Biden assures Israel over Iran

US vice president Joe Biden began a visit to Israel and the West Bank today, assuring Israelis in a newspaper interview that …

US vice president Joe Biden began a visit to Israel and the West Bank today, assuring Israelis in a newspaper interview that Washington would close ranks with them against any threat from a nuclear-armed Iran.

Mr Biden, the most senior US official to visit Israel since president Barack Obama took office in January 2009, is widely expected to caution his hosts not to attack Iran pre-emptively while world powers pursue fresh sanctions against Tehran.

He made no comment on his arrival at Tel Aviv's Ben-Gurion airport and had no publicly scheduled meetings before talks on Tuesday with Israeli prime minister Benjamin Netanyahu and president Shimon Peres.

Mr Biden meets Palestinian leaders in the West Bank on Wednesday.

In an interview with the biggest-selling Israeli newspaper Yedioth Ahronoth before leaving for Israel, Mr Biden stressed US efforts to drum up greater diplomatic pressure on the Iranians, as well as unilateral measures imposed by the US Treasury.

Asked about the prospect of an Israeli attack, he said:

"Though I cannot answer the hypothetical questions you raised about Iran, I can promise the Israeli people that we will confront, as allies, any security challenge it will face. A nuclear-armed Iran would constitute a threat not only to Israel -- it would also constitute a threat to the United States."

The Obama administration, Mr Biden said, "gives Israel annual military aid worth $3 billion. We revived defence consultations between the two countries, doubled our efforts to ensure Israel preserves its qualitative military edge in the region, expanded our joint exercises and cooperation on missile-defence systems."

Israel, which is believed to have the region's only atomic arsenal, bombed Iraq's nuclear reactor in 1981 and, in 2007, launched a similar sortie against Syria.
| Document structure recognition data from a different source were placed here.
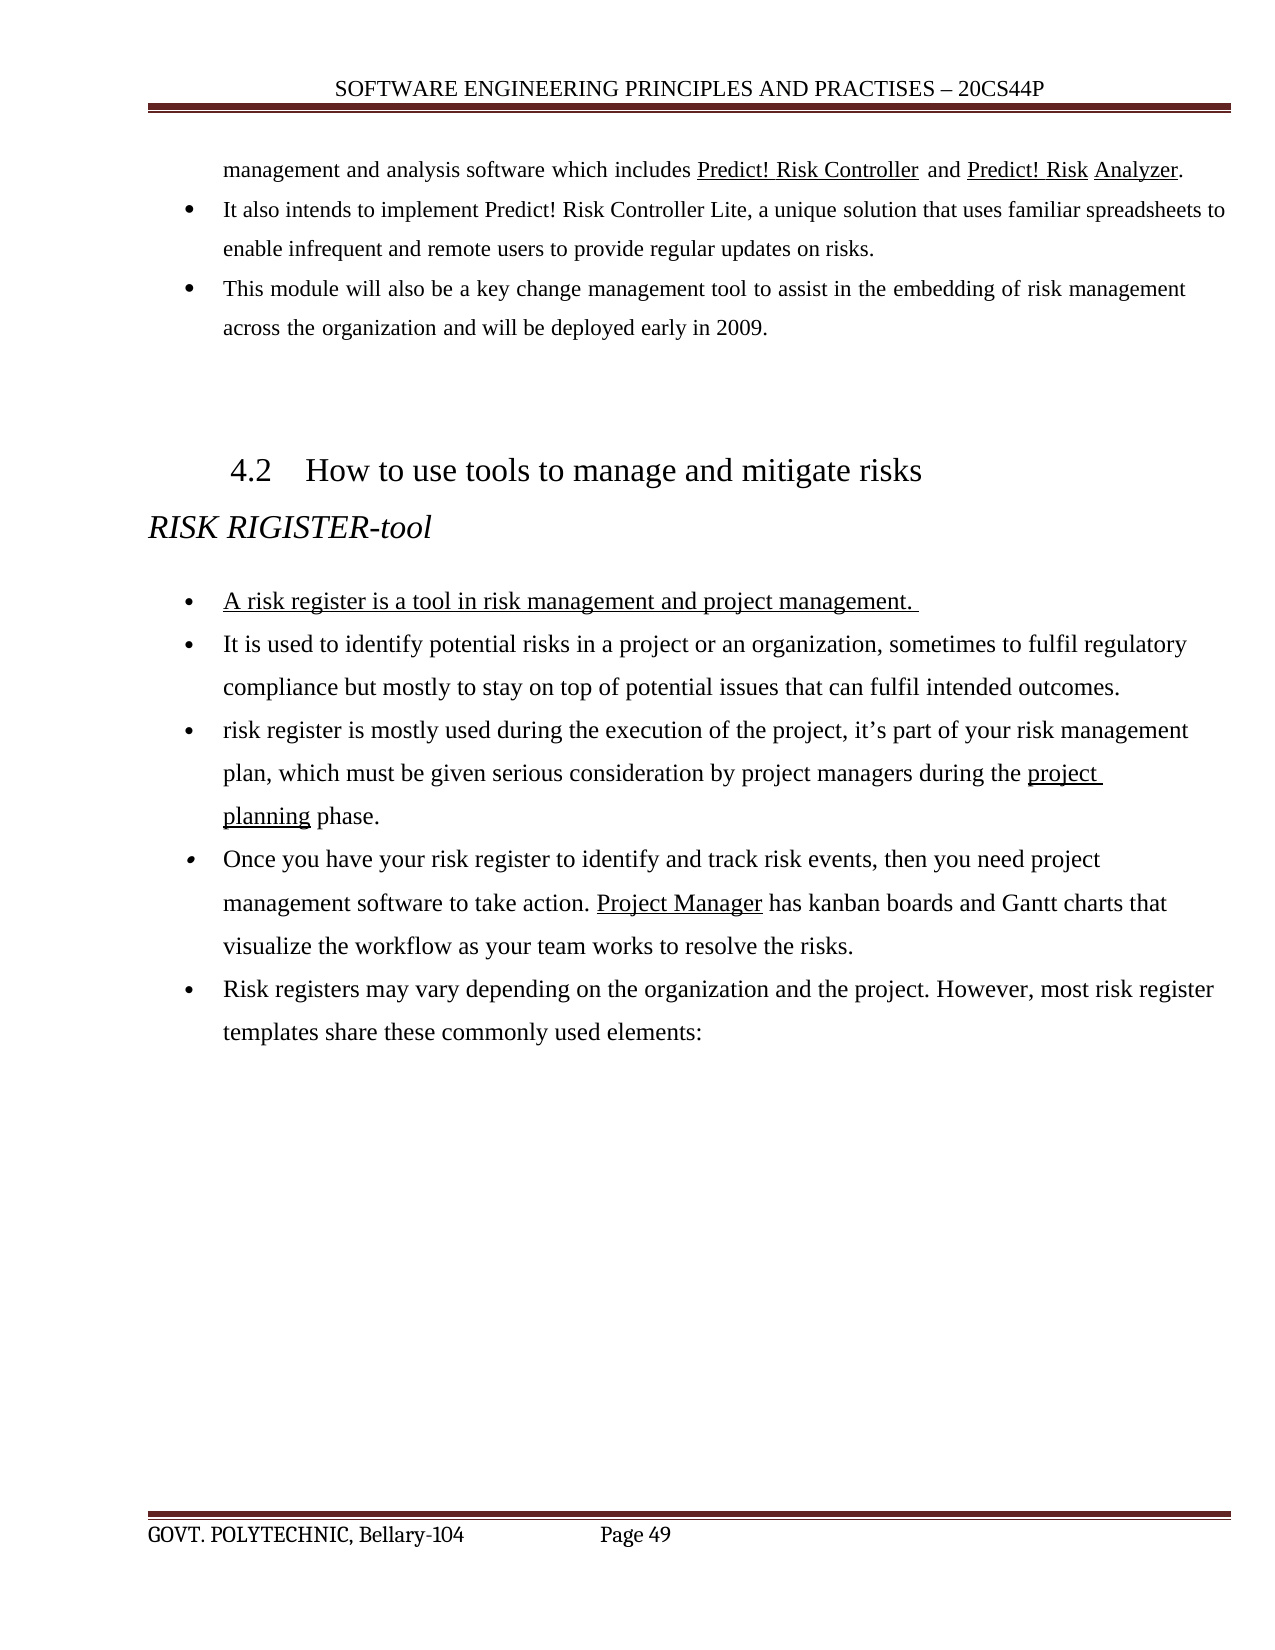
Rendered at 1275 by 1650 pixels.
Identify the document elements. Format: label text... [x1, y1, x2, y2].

list risk register is mostly used during the execution of the project, it’s part of your risk management plan, which must be given serious consideration by project managers during the project planning phase. [185, 715, 1231, 830]
text RISK RIGISTER-tool [148, 507, 1231, 546]
list Once you have your risk register to identify and track risk events, then you need project management software to take action. Project Manager has kanban boards and Gantt charts that visualize the workflow as your team works to resolve the risks. [185, 844, 1231, 959]
list A risk register is a tool in risk management and project management. [185, 586, 1231, 614]
list It is used to identify potential risks in a project or an organization, sometimes to fulfil regulatory compliance but mostly to stay on top of potential issues that can fulfil intended outcomes. [185, 629, 1231, 701]
list Risk registers may vary depending on the organization and the project. However, most risk register templates share these commonly used elements: [185, 974, 1231, 1046]
list How to use tools to manage and mitigate risks [230, 450, 1231, 488]
list This module will also be a key change management tool to assist in the embedding of risk management across the organization and will be deployed early in 2009. [185, 275, 1231, 341]
list It also intends to implement Predict! Risk Controller Lite, a unique solution that uses familiar spreadsheets to enable infrequent and remote users to provide regular updates on risks. [185, 196, 1231, 262]
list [185, 156, 1231, 183]
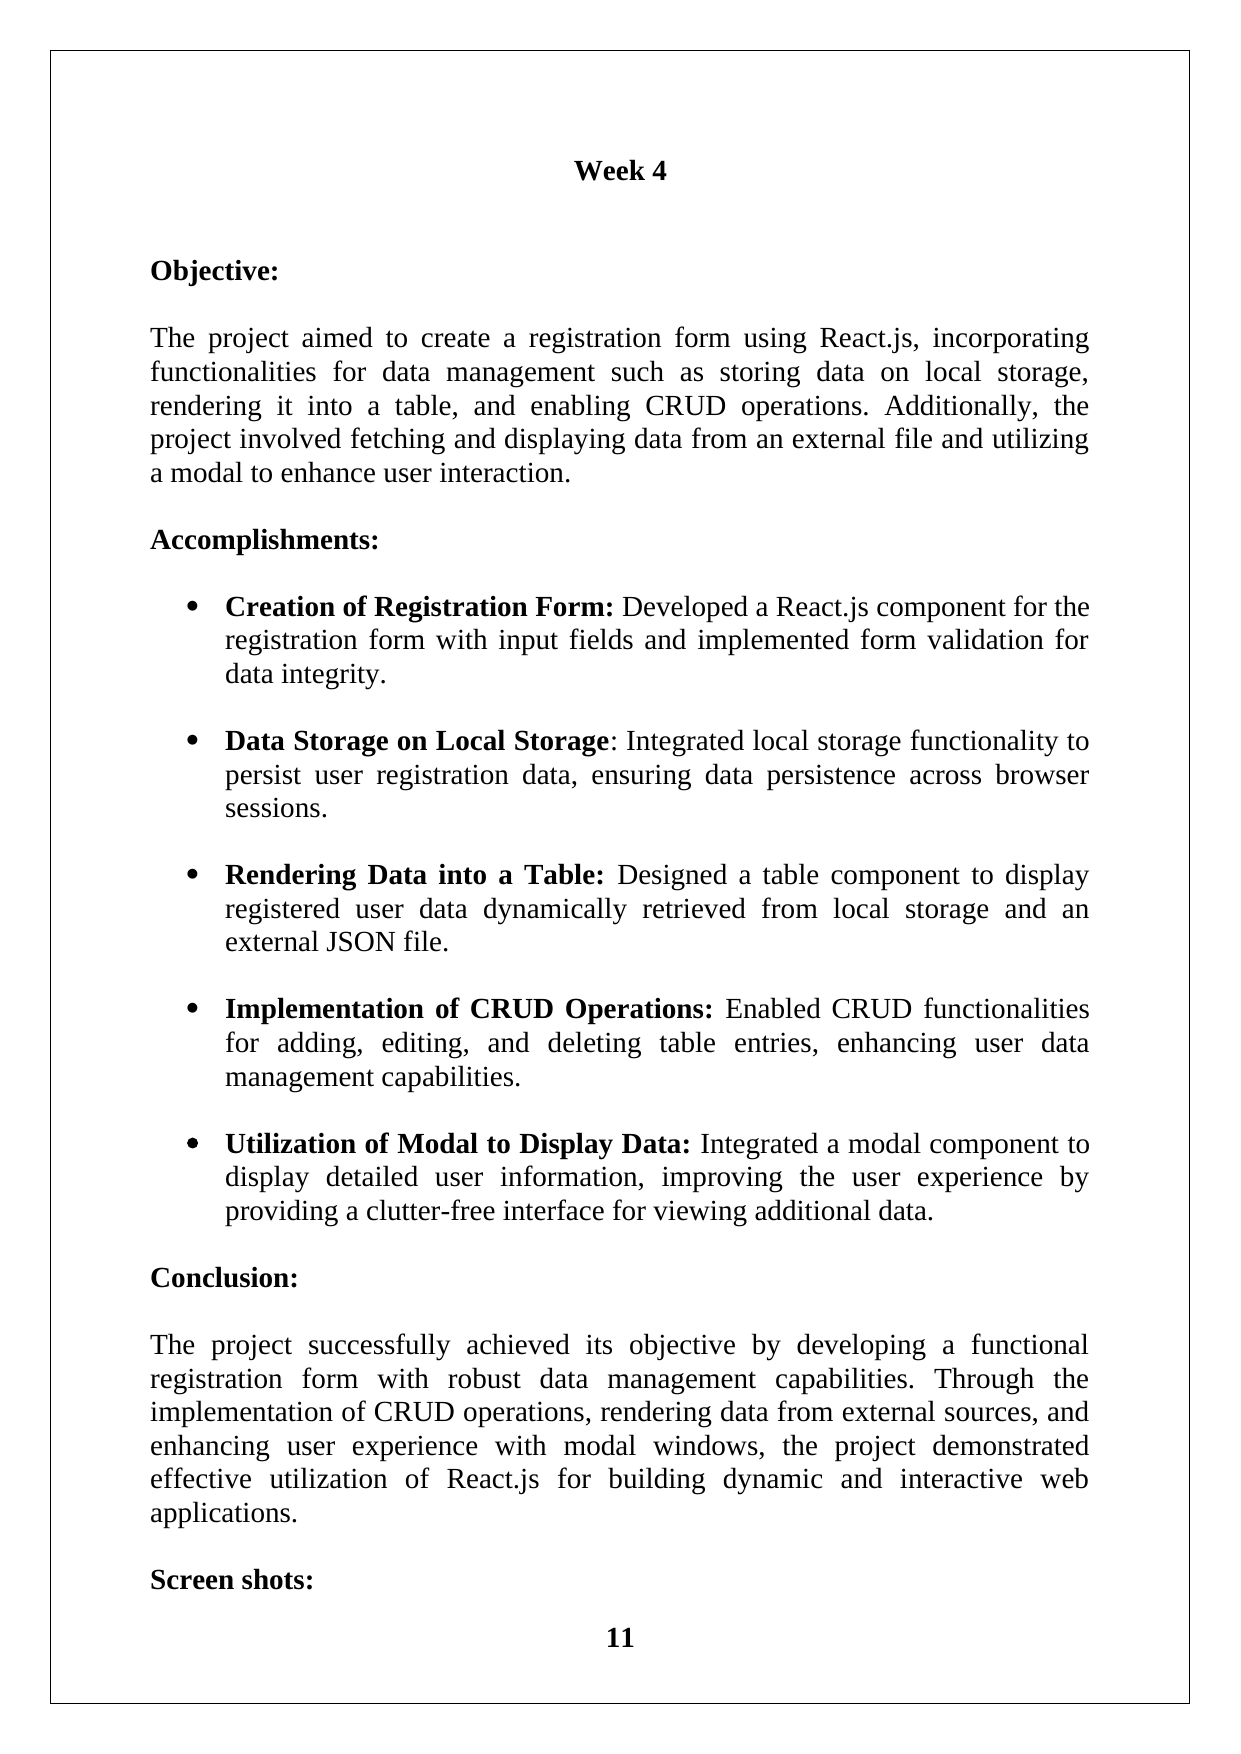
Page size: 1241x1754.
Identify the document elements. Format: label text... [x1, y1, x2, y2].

list Utilization of Modal to Display Data: Integrated a modal component to display detailed user information, improving the user experience by providing a clutter-free interface for viewing additional data. [187, 1126, 1090, 1227]
list Rendering Data into a Table: Designed a table component to display registered user data dynamically retrieved from local storage and an external JSON file. [187, 857, 1090, 958]
list Creation of Registration Form: Developed a React.js component for the registration form with input fields and implemented form validation for data integrity. [187, 589, 1090, 689]
text Week 4 [150, 153, 1090, 186]
text Conclusion: [150, 1260, 1090, 1294]
text Accomplishments: [150, 522, 1090, 555]
text The project aimed to create a registration form using React.js, incorporating functionalities for data management such as storing data on local storage, rendering it into a table, and enabling CRUD operations. Additionally, the project involved fetching and displaying data from an external file and utilizing a modal to enhance user interaction. [150, 321, 1090, 488]
text The project successfully achieved its objective by developing a functional registration form with robust data management capabilities. Through the implementation of CRUD operations, rendering data from external sources, and enhancing user experience with modal windows, the project demonstrated effective utilization of React.js for building dynamic and interactive web applications. [150, 1327, 1090, 1528]
list Data Storage on Local Storage: Integrated local storage functionality to persist user registration data, ensuring data persistence across browser sessions. [187, 723, 1090, 824]
text Screen shots: [150, 1562, 1090, 1596]
text Objective: [150, 253, 1090, 287]
list Implementation of CRUD Operations: Enabled CRUD functionalities for adding, editing, and deleting table entries, enhancing user data management capabilities. [187, 992, 1090, 1092]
But many analysts believe its forces are too small to deliver more than disruptive strikes against Iran's distant, numerous and fortified sites.

Those tactical challenges, and US reluctance to see a new regional war, has led some analysts to predict Israel will eventually come round to a strategy of "containing" Iran -- which denies its controversial uranium enrichment is for bombs.

Mr Biden, who leaves Israel on Thursday, was not expected to take part in indirect Israeli-Palestinian talks that could be announced during his visit, but will be briefed on them.

Mediation efforts will be spearheaded by Obama's special envoy George Mitchell, who is also visiting the region.

US-Israeli tensions flared over Obama's early push for a complete freeze to Jewish settlement in the West Bank, where Palestinians seek statehood as part of a future peace accord.

Mr Obama has at least temporarily backed off, embracing a more limited, 10-month moratorium on new building announced by Israeli prime minister Benjamin Netanyahu in November.

Many Israelis are distrustful of Mr Obama's outreach to the Muslim world, a priority he highlighted with high-profile visits to Egypt and Saudi Arabia, and, later this month, to Indonesia.

"We certainly believe that when the United States effectively builds bridges with Muslim communities, this allows us to promote our interests, including interests that Israel benefits from," Mr Biden told Yedioth.

"The construction freeze was a unilateral decision by the Israeli government, and it is not part of an agreement with the American administration or with the Palestinians," he said.

"It is not everything that we wanted, but it is an important action that has significant impact on the ground."